Perhaps the most significant contribution from a systematics perspective is Morgan’s proposal for an atonement theory rooted in relational trust. In her construction, “Christ allows himself to be taken and crucified because he cannot be other than he is: wholly trusting of God to make possible what God plans, in any circumstance” and that, in this, Christ trusts God even in his death and “trusts humanity to be able to come to trust even after death” (192). This conception of atonement is markedly different because of what it enables naturally when interacting with those who either have been victimized or are powerless. As an extension of therapeutic trust, God in Christ reaches out to each person with a hand up which in-and-of itself “makes possible release from the power of sin and suffering, and enables people to seek and accept further help and to change” (193). This proposal is deeply attractive as a spiritual director, a coach, and one who teaches current and future pastors because it empowers and grants agency to the recipient, not just the one issuing trust. One possible trajectory of further work might be to unpack some of the pastoral and practical implications of this model of atonement within a local church context.

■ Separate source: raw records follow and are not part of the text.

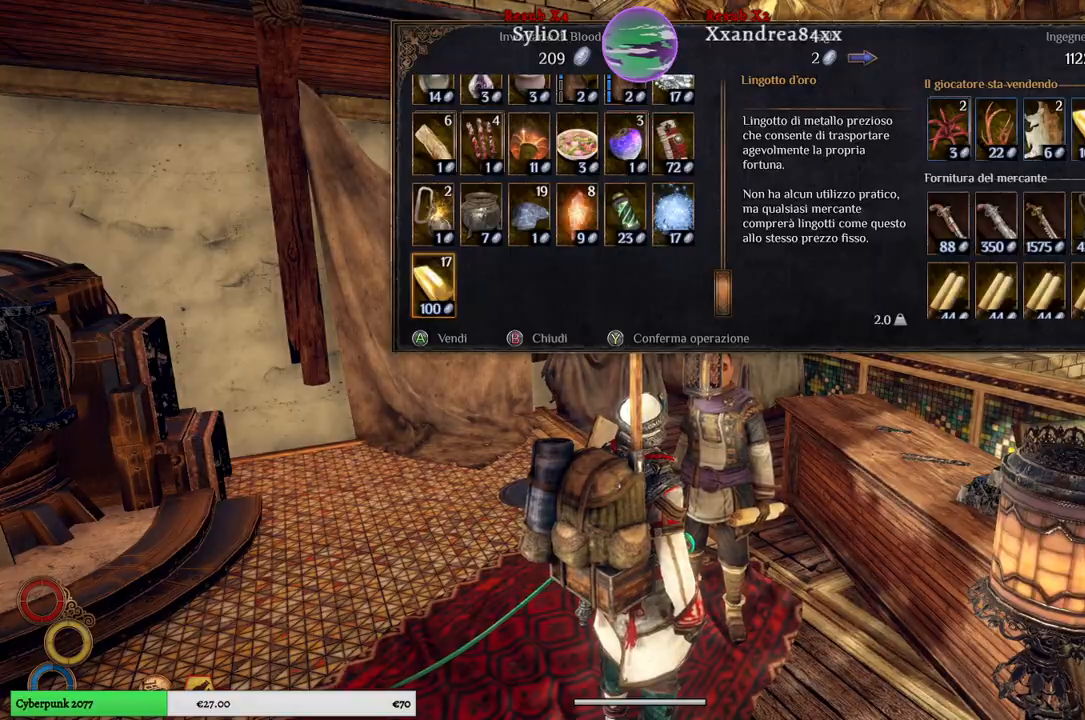
{"buttons": [], "left_stick": "center", "right_stick": "center", "events": [[17, "A", "down"], [117, "A", "up"]]}
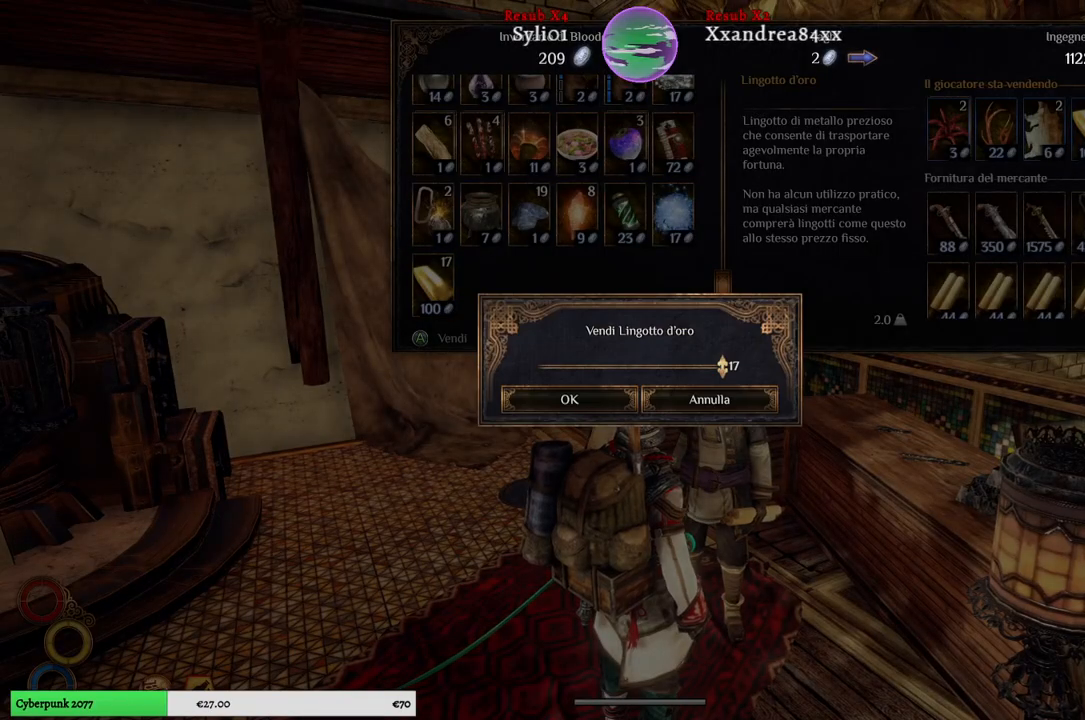
{"buttons": [], "left_stick": "center", "right_stick": "center", "events": []}
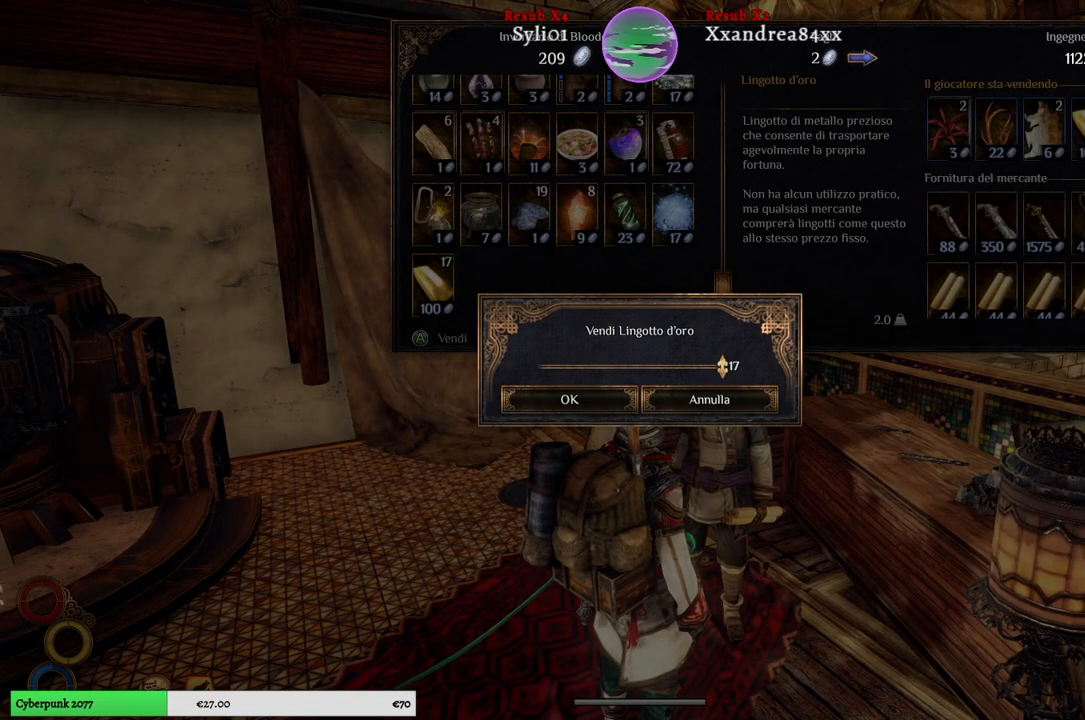
{"buttons": [], "left_stick": "left", "right_stick": "center", "events": [[83, "left_stick", "left"]]}
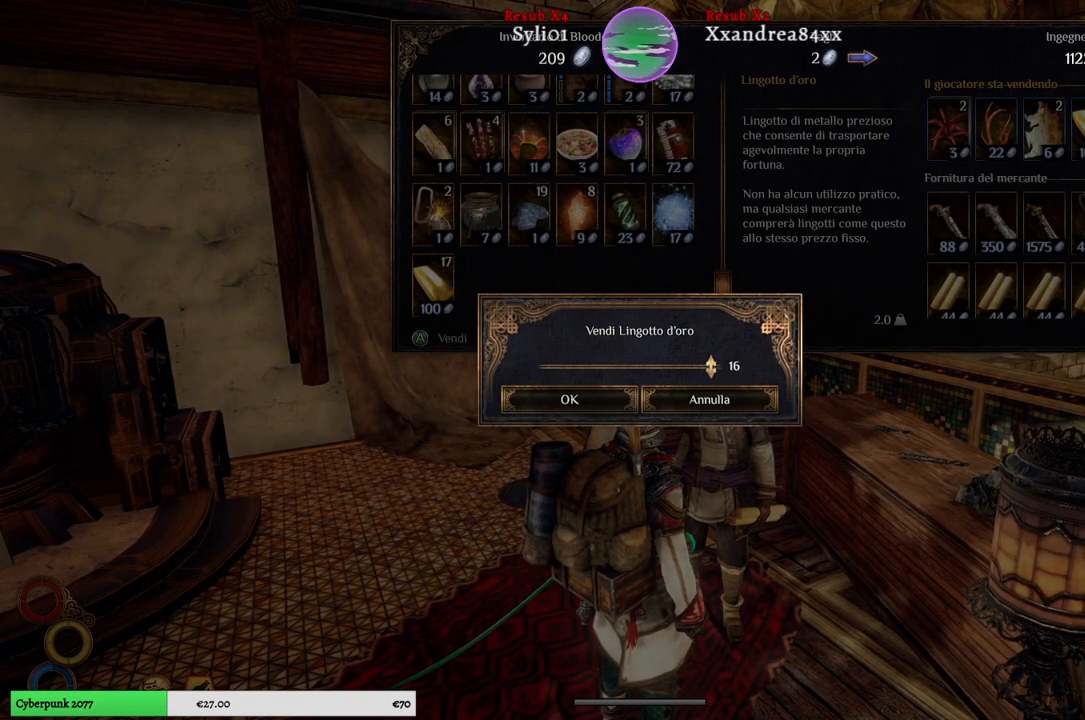
{"buttons": [], "left_stick": "left", "right_stick": "center", "events": []}
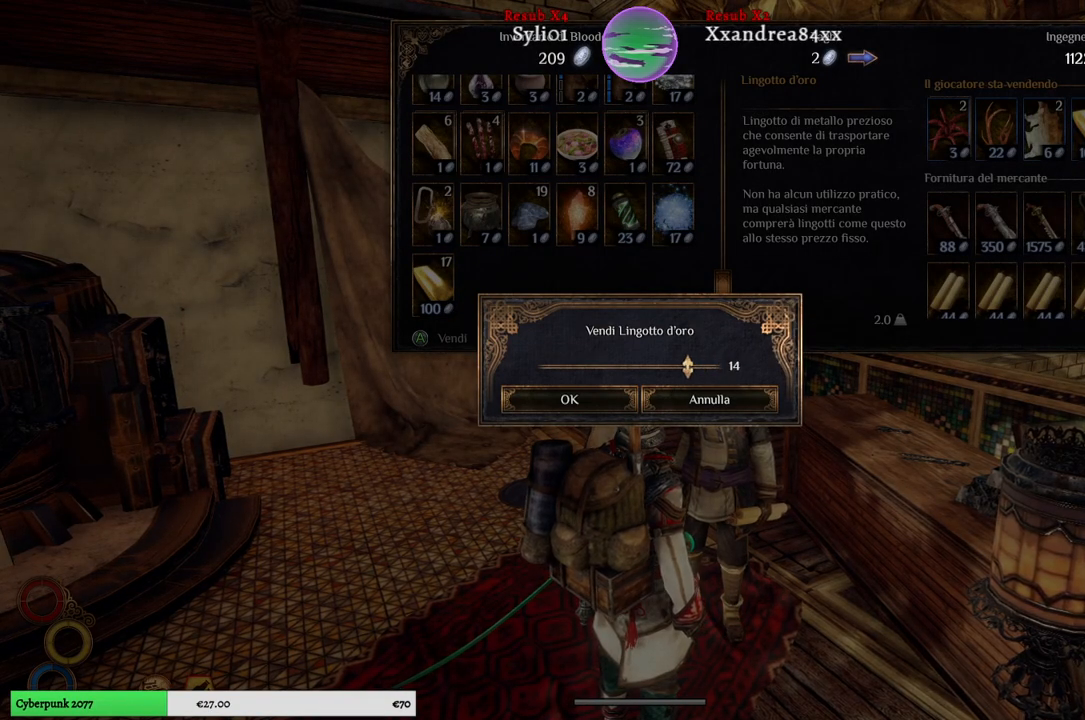
{"buttons": [], "left_stick": "left", "right_stick": "center", "events": []}
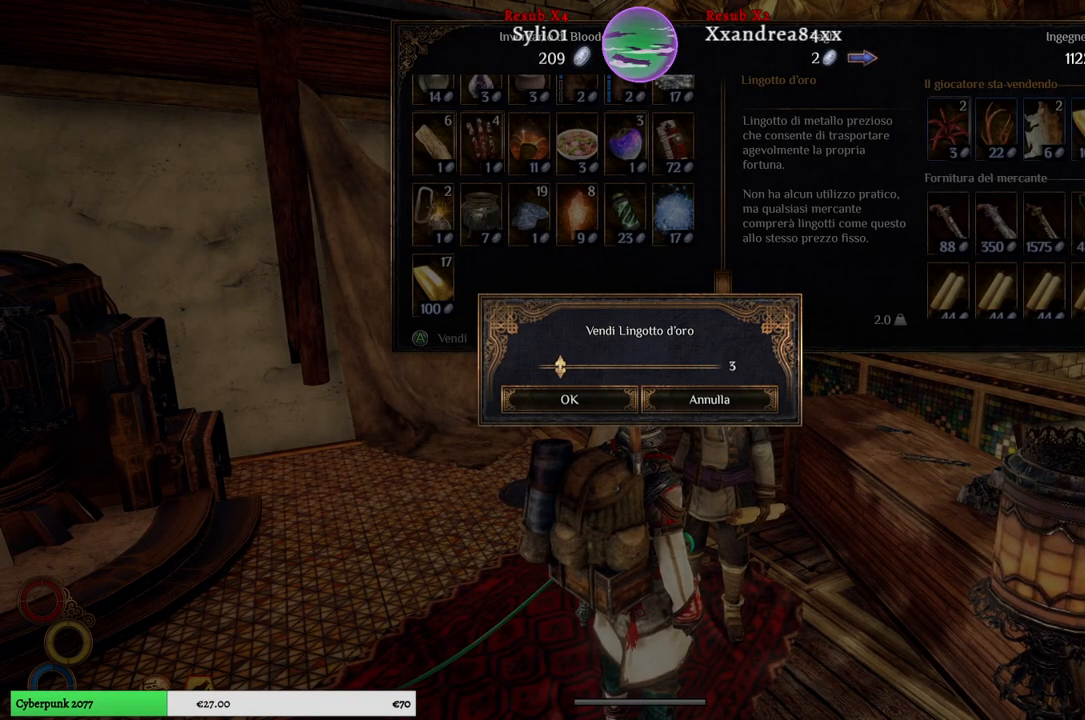
{"buttons": [], "left_stick": "left", "right_stick": "center", "events": []}
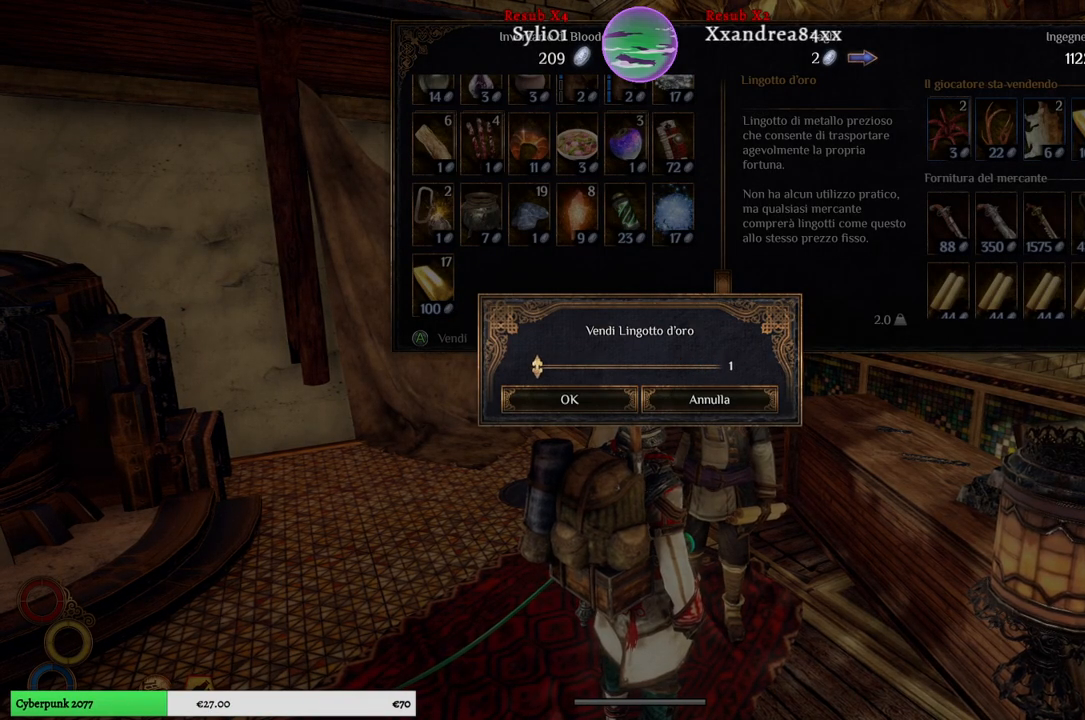
{"buttons": [], "left_stick": "center", "right_stick": "center", "events": [[83, "left_stick", "center"]]}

This act of therapeutic trust (12) leads Morgan to explore how, in what ways, and to what extent humanity (and individual persons) are entrusted by God, concluding that humans are in fact entrusting themselves to a God who takes them on a journey out of submission to sin and death and are entrusted “with imitating Christ and acting as a model for others” (321) to show those who might trust God where that journey leads them. This entrustedness, she contends, is itself grounds of optimism. That each of us are worthy of being entrusted - despite our imperfect and sometimes desperately lacking trust in God and trust in ourselves - means that perhaps God may believe in us more than we believe in ourselves. The ethic of entrustedness Morgan proposes stresses how we are implicated in God’s eschatological renewal of all creation and thus trusted to remain responsible for and involved in the ongoing outworking of the gospel.
I found The New Testament and the Theology of Trust: This Rich Trust to be a deeply helpful and impactful contribution. As I sit with students, pastors, and missionaries throughout the year struggling with the implications of the biggest questions approaching how God regards us (personally), I am struck by the beautiful vision of the gospel that Morgan puts forward here. A universe wherein we are trusted and entrusted by a God who is profoundly trustworthy is a powerful universe in which to reside. Each and every follower of Jesus can (and does) have potential to grow into the potential that God sees in them. While dense both in word count and conceptual ground covered, her work offers gifts to both the academy and the Church. For the academy this book proposes a novel set of related theories rooted in a robust treatment of pistis language in the New Testament that opens up new lanes for research; for the Church this book gives a hopeful vision for the pastoral task that can empower, equip, and entrust followers of Jesus to lean into their God-given potential.